AIM: Please repeat the data below word for word, everything from its start down to and including the line that contains "கொடுக்கிறாள்". Leave the pictures out of your answer.

PROVIDED RECORDS:
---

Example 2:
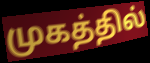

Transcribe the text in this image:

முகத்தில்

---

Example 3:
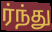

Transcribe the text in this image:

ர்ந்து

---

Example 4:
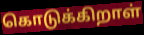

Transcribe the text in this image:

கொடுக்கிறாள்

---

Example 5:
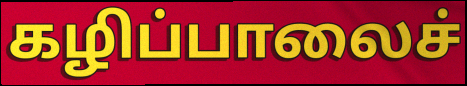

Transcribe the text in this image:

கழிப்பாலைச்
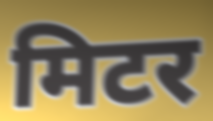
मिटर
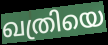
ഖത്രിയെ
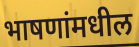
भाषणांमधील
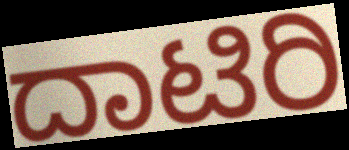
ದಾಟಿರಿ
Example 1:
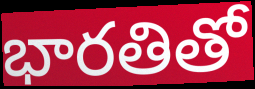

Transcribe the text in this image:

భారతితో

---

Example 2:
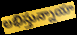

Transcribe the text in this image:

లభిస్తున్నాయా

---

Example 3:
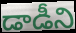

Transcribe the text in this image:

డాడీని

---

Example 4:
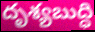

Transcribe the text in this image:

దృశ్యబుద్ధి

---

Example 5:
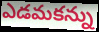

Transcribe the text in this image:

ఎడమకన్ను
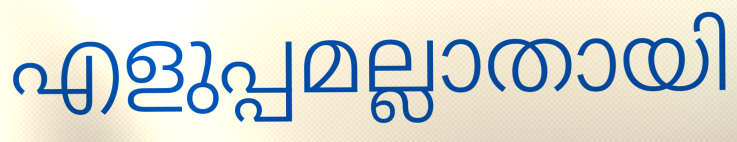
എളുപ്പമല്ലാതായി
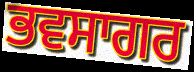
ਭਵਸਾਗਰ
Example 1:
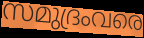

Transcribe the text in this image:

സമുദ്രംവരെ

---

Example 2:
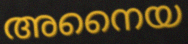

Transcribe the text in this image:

RESULT OF THIS EXERCISE:
---

Example 2:

Transcribe the text in this image:

முகத்தில்

---

Example 3:

Transcribe the text in this image:

ர்ந்து

---

Example 4:

Transcribe the text in this image:

கொடுக்கிறாள்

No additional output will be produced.